Work item — Return each line of the data below that contains the string "aren". Case counts, so match uppercase and lowercase letters precisely.

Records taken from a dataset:
>>

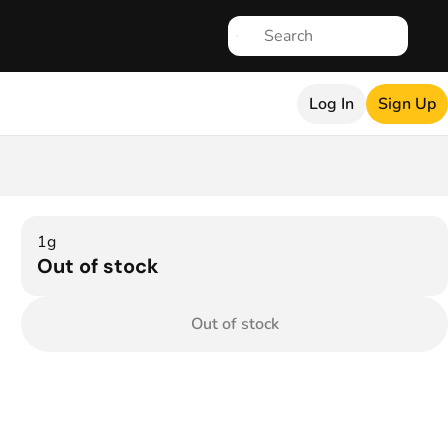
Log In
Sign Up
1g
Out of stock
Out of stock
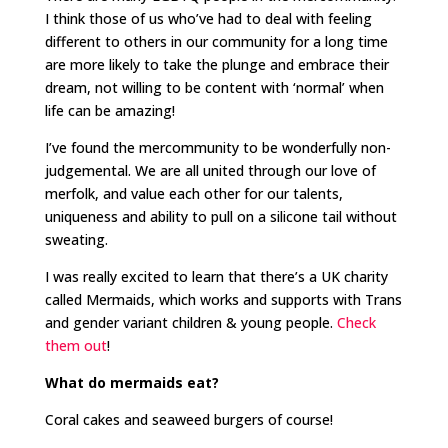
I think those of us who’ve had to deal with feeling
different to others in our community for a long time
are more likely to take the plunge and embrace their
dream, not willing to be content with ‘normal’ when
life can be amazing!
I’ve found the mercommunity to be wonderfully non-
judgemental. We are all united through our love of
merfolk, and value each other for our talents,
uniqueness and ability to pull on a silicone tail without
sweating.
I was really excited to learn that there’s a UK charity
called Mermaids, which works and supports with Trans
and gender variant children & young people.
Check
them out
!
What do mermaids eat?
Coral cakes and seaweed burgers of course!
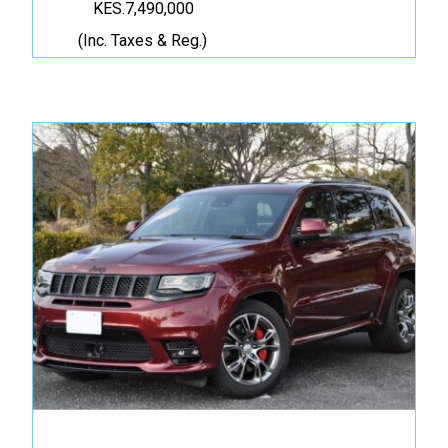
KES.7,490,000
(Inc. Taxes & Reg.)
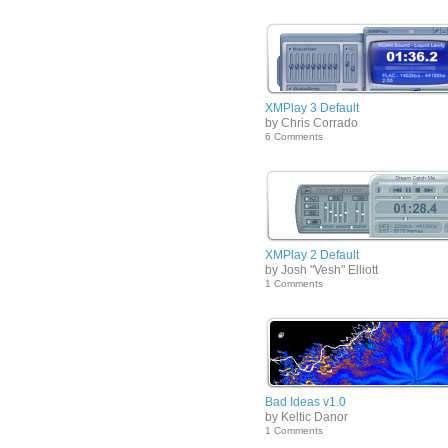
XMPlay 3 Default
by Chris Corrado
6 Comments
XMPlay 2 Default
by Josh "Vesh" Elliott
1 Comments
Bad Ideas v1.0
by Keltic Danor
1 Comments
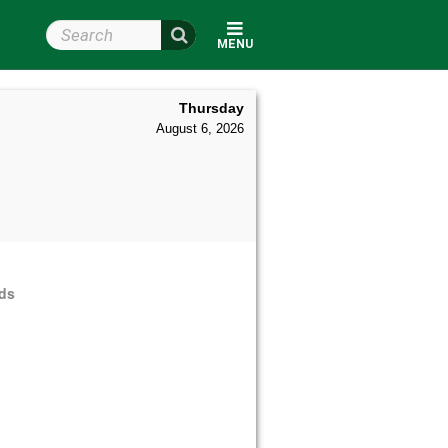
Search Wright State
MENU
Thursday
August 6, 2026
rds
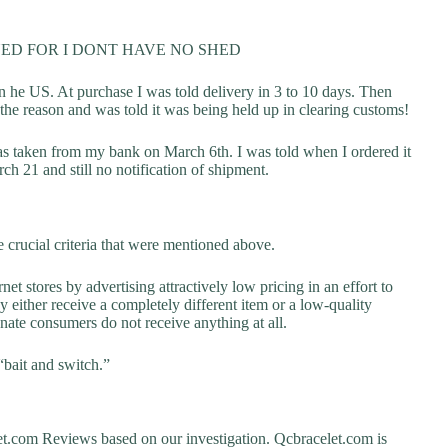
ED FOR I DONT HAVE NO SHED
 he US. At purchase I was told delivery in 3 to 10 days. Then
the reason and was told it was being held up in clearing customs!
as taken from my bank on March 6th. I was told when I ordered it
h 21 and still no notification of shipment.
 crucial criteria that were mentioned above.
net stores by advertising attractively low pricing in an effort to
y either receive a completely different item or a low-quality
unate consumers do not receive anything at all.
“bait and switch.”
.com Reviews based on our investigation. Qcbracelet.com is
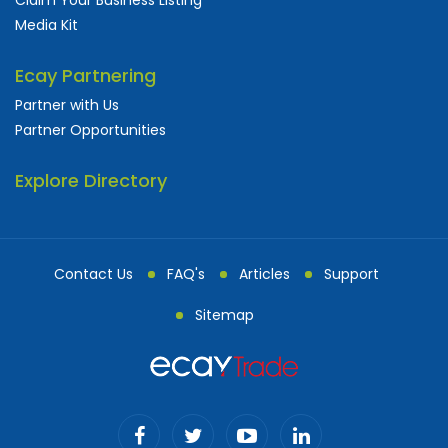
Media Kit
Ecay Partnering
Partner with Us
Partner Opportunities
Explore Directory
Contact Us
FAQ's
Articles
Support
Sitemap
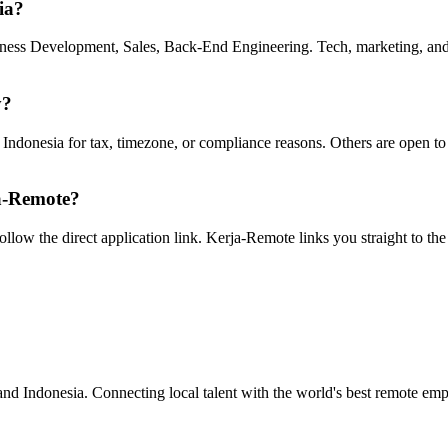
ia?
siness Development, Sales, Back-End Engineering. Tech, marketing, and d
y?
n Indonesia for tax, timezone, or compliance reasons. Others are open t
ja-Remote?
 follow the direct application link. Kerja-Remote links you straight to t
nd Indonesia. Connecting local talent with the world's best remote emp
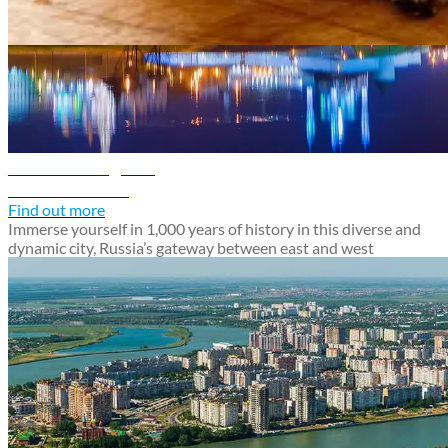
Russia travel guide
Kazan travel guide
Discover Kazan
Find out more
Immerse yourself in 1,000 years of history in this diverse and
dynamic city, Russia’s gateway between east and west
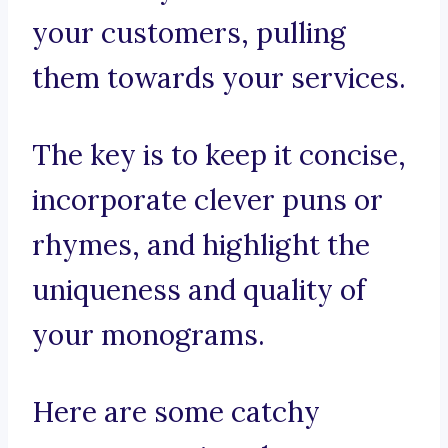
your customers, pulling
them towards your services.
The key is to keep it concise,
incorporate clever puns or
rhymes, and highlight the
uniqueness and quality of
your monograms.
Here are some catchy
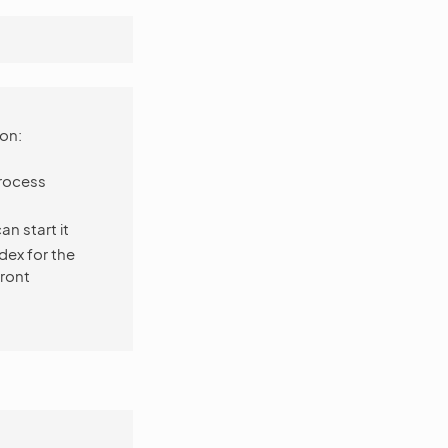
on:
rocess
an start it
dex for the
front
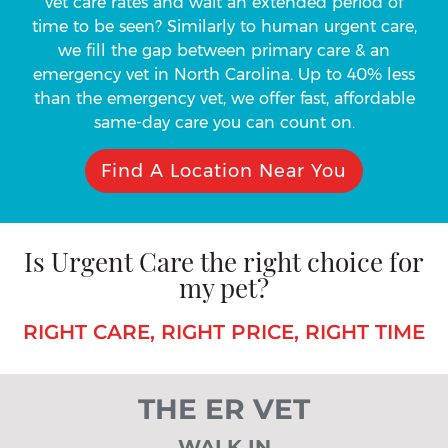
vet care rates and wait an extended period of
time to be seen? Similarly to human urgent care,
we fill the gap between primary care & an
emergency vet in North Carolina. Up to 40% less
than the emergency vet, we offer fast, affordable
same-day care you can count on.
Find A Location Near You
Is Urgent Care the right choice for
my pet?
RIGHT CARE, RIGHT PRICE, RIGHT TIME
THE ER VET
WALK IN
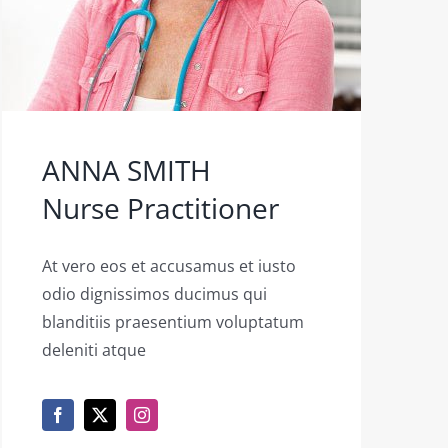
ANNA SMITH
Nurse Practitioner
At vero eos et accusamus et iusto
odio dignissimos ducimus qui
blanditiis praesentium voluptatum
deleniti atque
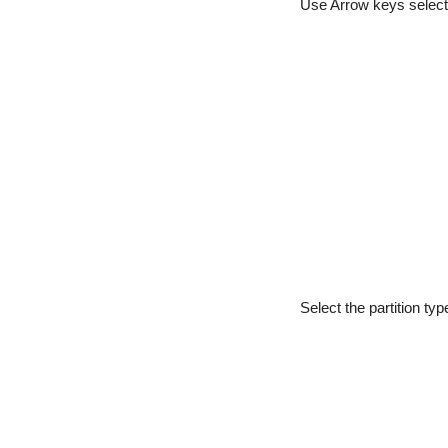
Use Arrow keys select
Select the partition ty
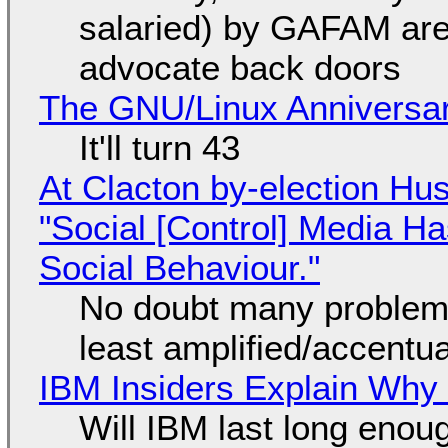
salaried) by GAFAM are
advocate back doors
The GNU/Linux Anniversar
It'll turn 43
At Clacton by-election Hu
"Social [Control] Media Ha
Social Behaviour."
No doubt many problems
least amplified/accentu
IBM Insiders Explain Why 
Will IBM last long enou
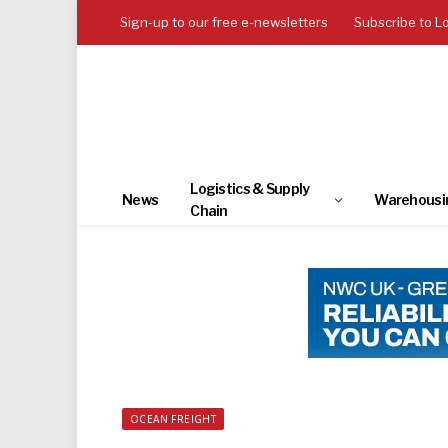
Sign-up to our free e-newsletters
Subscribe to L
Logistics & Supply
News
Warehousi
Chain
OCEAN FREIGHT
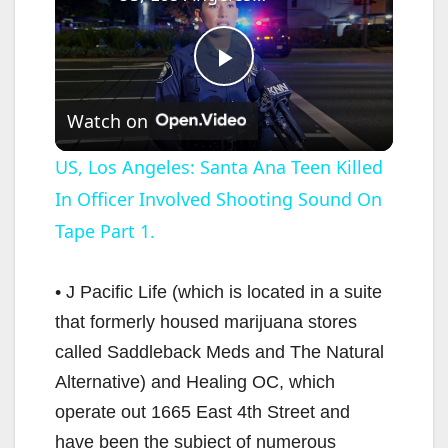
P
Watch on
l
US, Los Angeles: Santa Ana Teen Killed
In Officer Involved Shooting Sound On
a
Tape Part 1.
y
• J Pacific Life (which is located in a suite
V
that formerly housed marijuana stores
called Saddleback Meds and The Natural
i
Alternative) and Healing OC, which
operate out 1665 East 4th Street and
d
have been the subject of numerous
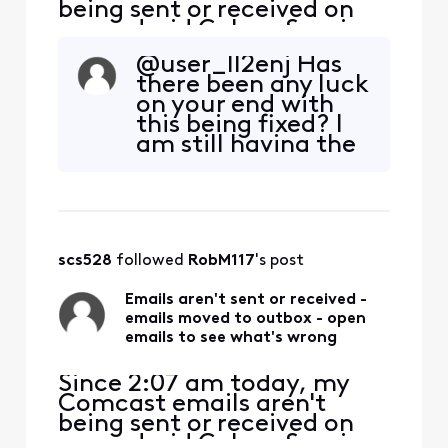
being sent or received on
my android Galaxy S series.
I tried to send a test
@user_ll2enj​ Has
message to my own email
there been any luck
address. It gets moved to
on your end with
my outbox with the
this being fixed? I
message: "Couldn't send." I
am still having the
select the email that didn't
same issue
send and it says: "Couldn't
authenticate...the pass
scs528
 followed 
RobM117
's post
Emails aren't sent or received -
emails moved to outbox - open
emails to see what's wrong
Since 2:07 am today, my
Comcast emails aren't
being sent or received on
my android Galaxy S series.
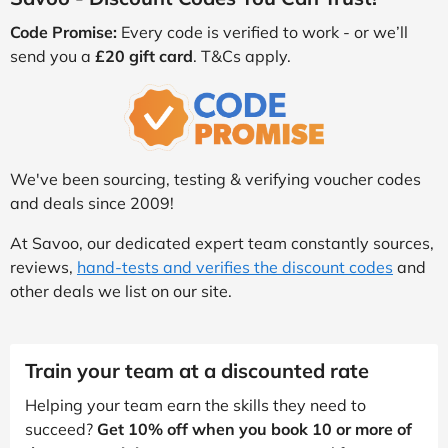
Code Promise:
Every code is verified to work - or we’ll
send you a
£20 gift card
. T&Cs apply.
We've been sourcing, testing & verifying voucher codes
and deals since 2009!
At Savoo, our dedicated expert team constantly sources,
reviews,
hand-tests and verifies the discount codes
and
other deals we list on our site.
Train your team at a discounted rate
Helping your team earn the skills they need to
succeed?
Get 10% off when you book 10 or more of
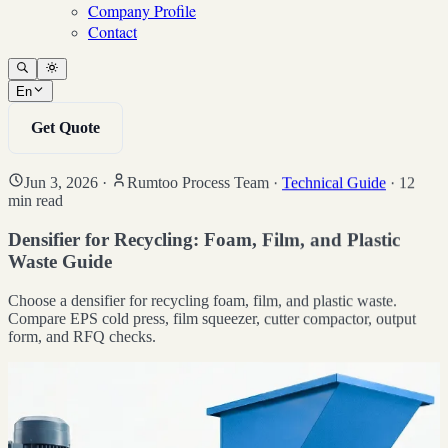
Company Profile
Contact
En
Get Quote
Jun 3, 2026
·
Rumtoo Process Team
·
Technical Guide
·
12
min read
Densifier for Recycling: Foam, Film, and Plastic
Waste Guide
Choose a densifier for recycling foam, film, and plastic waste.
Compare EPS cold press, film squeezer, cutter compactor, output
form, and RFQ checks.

<<

Answer area —
Emails aren't sent or received -
Comcast emails aren't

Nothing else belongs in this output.